What needs to be done
Beginning with the line below that contains "duelo de desempate" and ending with the line that contains "được Hòa thượng từ Chơn Không", retype every line exactly. Pictures are not copied.

(Records excerpted from a collection)
-------------------------

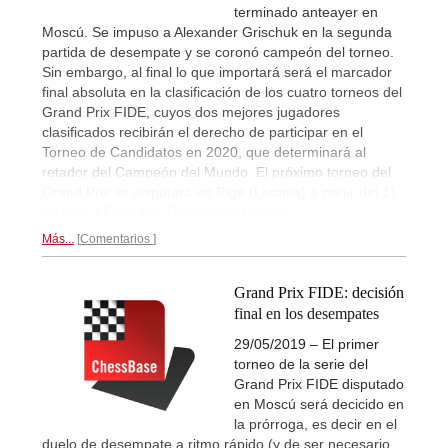
terminado anteayer en
Moscú. Se impuso a Alexander Grischuk en la segunda
partida de desempate y se coronó campeón del torneo.
Sin embargo, al final lo que importará será el marcador
final absoluta en la clasificación de los cuatro torneos del
Grand Prix FIDE, cuyos dos mejores jugadores
clasificados recibirán el derecho de participar en el
Torneo de Candidatos en 2020, que determinará al
retador del Campeón del Mundo. El próximo torneo del
Grand Prix se disputará en Riga (Letonia) a partir del 11
de julio. | Foto: Niki Riga / World Chess
Más...
Comentarios
Grand Prix FIDE: decisión
final en los desempates
29/05/2019 – El primer
torneo de la serie del
Grand Prix FIDE disputado
en Moscú será decicido en
la prórroga, es decir en el
duelo de desempate a ritmo rápido (y de ser necesario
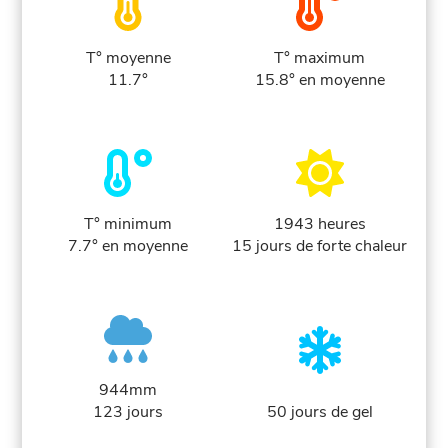
T° moyenne
T° maximum
11.7°
15.8° en moyenne
T° minimum
1943 heures
7.7° en moyenne
15 jours de forte chaleur
944mm
123 jours
50 jours de gel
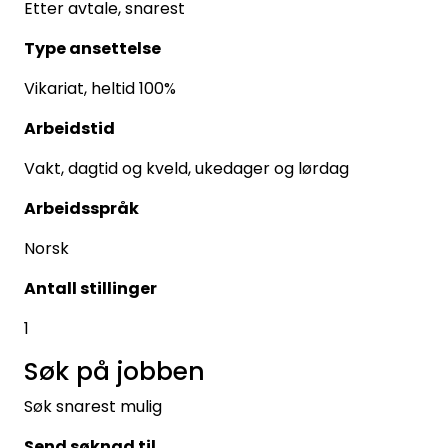
Etter avtale, snarest
Type ansettelse
Vikariat, heltid 100%
Arbeidstid
Vakt, dagtid og kveld, ukedager og lørdag
Arbeidsspråk
Norsk
Antall stillinger
1
Søk på jobben
Søk snarest mulig
Send søknad til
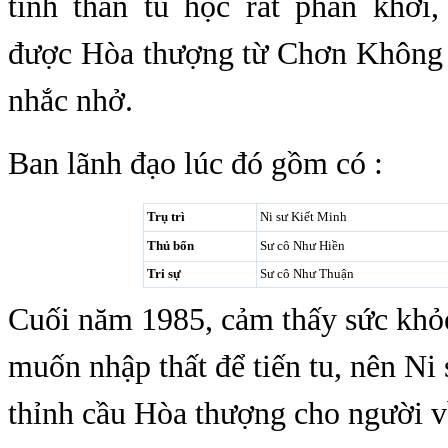
tinh thần tu học rất phấn khởi
được Hòa thượng từ Chơn Không 
nhắc nhở.
Ban lãnh đạo lúc đó gồm có :
Trụ trì
Ni sư Kiết Minh
Thủ bổn
Sư cô Như Hiền
Tri sự
Sư cô Như Thuận
Cuối năm 1985, cảm thấy sức khỏe
muốn nhập thất để tiến tu, nên Ni
thỉnh cầu Hòa thượng cho người v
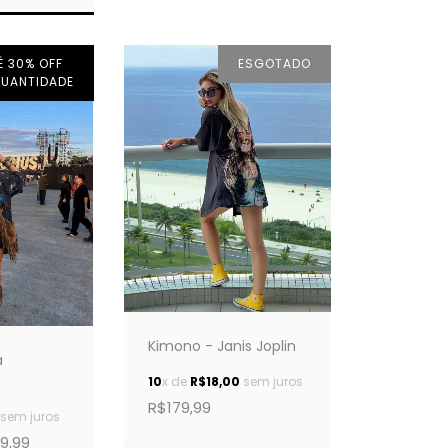
É 30% OFF
ESGOTADO
QUANTIDADE
Kimono - Janis Joplin
a
10
x de
R$18,00
sem juros
R$179,99
sem juros
9,99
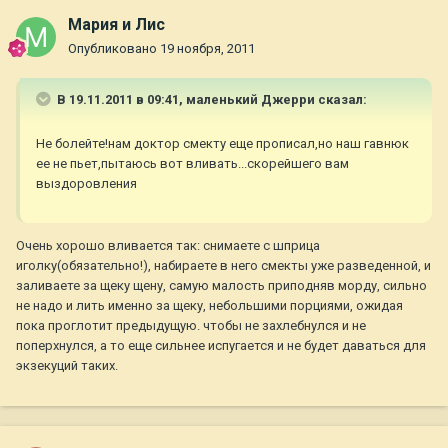
Мария и Лис
Опубликовано
19 ноября, 2011
В 19.11.2011 в 09:41, маленький Джерри сказал:
Не болейте!нам доктор смекту еще прописал,но наш гавнюк
ее не пьет,пытаюсь вот вливать...скорейшего вам
выздоровления
Очень хорошо вливается так: снимаете с шприца
иголку(обязательно!), набираете в него смекты уже разведенной, и
заливаете за щеку щену, самую малость приподняв морду, сильно
не надо и лить именно за щеку, небольшими порциями, ожидая
пока проглотит предыдущую. чтобы не захлебнулся и не
поперхнулся, а то еще сильнее испугается и не будет даваться для
экзекуций таких.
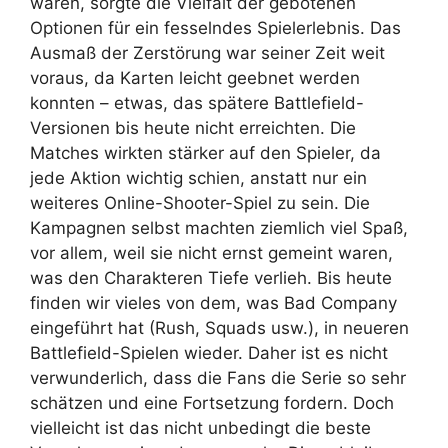
waren, sorgte die Vielfalt der gebotenen
Optionen für ein fesselndes Spielerlebnis. Das
Ausmaß der Zerstörung war seiner Zeit weit
voraus, da Karten leicht geebnet werden
konnten – etwas, das spätere Battlefield-
Versionen bis heute nicht erreichten. Die
Matches wirkten stärker auf den Spieler, da
jede Aktion wichtig schien, anstatt nur ein
weiteres Online-Shooter-Spiel zu sein. Die
Kampagnen selbst machten ziemlich viel Spaß,
vor allem, weil sie nicht ernst gemeint waren,
was den Charakteren Tiefe verlieh. Bis heute
finden wir vieles von dem, was Bad Company
eingeführt hat (Rush, Squads usw.), in neueren
Battlefield-Spielen wieder. Daher ist es nicht
verwunderlich, dass die Fans die Serie so sehr
schätzen und eine Fortsetzung fordern. Doch
vielleicht ist das nicht unbedingt die beste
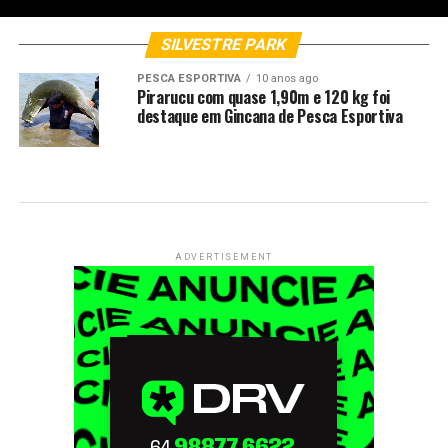
SILVESTRE PARK
PESCA ESPORTIVA
10 anos ago
Pirarucu com quase 1,90m e 120 kg foi
destaque em Gincana de Pesca Esportiva
ADVERTISEMENT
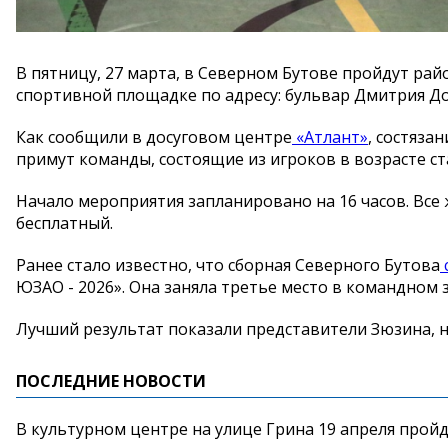
В пятницу, 27 марта, в Северном Бутове пройдут рай
спортивной площадке по адресу: бульвар Дмитрия Донс
Как сообщили в досуговом центре
«Атлант»
, состяза
примут команды, состоящие из игроков в возрасте ст
Начало мероприятия запланировано на 16 часов. Вс
бесплатный.
Ранее стало известно, что сборная Северного Бутова
ЮЗАО - 2026». Она заняла третье место в командном
Лучший результат показали представители Зюзина, н
ПОСЛЕДНИЕ НОВОСТИ
В культурном центре на улице Грина 19 апреля прой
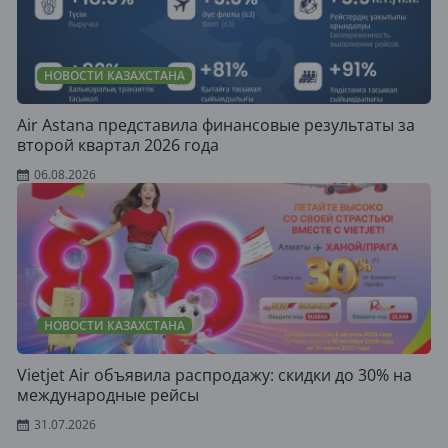
НОВОСТИ КАЗАХСТАНА
Air Astana представила финансовые результаты за
второй квартал 2026 года
06.08.2026
НОВОСТИ КАЗАХСТАНА
Vietjet Air объявила распродажу: скидки до 30% на
международные рейсы
31.07.2026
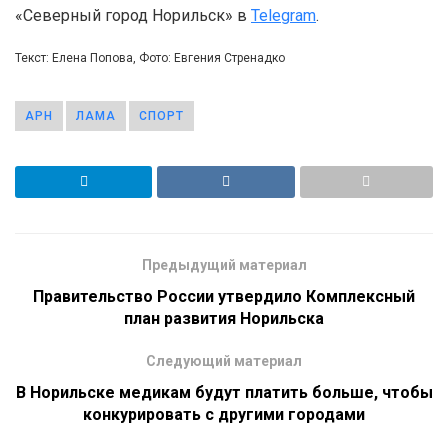
«Северный город Норильск» в
Telegram
.
Текст: Елена Попова, Фото: Евгения Стренадко
АРН
ЛАМА
СПОРТ
Предыдущий материал
Правительство России утвердило Комплексный
план развития Норильска
Следующий материал
В Норильске медикам будут платить больше, чтобы
конкурировать с другими городами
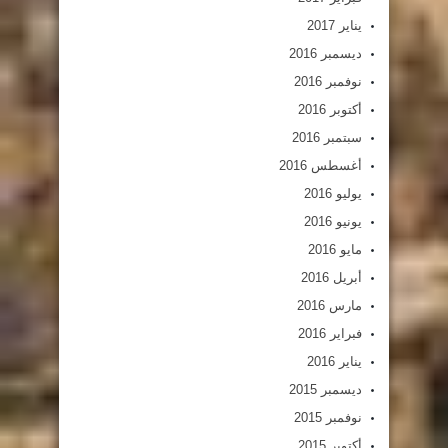
يناير 2017
ديسمبر 2016
نوفمبر 2016
أكتوبر 2016
سبتمبر 2016
أغسطس 2016
يوليو 2016
يونيو 2016
مايو 2016
أبريل 2016
مارس 2016
فبراير 2016
يناير 2016
ديسمبر 2015
نوفمبر 2015
أكتوبر 2015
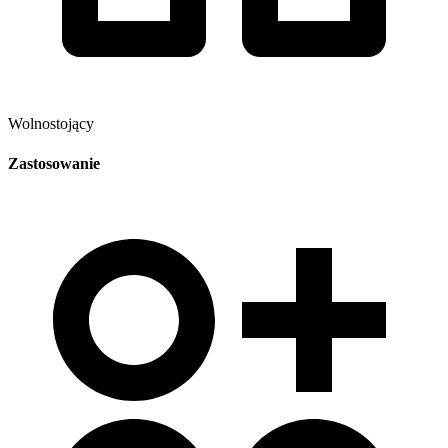
Wolnostojący
Zastosowanie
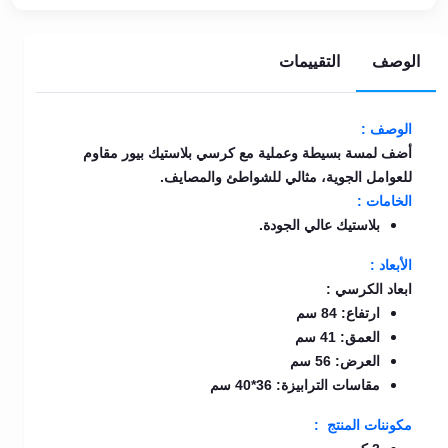
الوصف
التقييمات
الوصف :
أضف لمسة بسيطة وعملية مع كرسي بلاستيك بيور مقاوم
للعوامل الجوية، مثالي للشواطئ والمصايف.
الخامات :
بلاستيك عالي الجودة.
الأبعاد :
ابعاد الكرسي :
ارتفاع: 84 سم
العمق: 41 سم
العرض: 56 سم
مقاسات الترابيزة: 36*40 سم
مكوننات المنتج :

-------------------------

Task solution
duelo de desempate a ritmo rápido (y de ser necesario
T° moyenne
T° maximum
11.7°
15.8° en moyenne
T° minimum
1943 heures
7.7° en moyenne
15 jours de forte chaleur
944mm
123 jours
50 jours de gel
Etter avtale, snarest
Type ansettelse
Vikariat, heltid 100%
Arbeidstid
Vakt, dagtid og kveld, ukedager og lørdag
Arbeidsspråk
Norsk
Antall stillinger
1
Søk på jobben
Søk snarest mulig
Send søknad til
tinh thần tu học rất phấn khởi
được Hòa thượng từ Chơn Không 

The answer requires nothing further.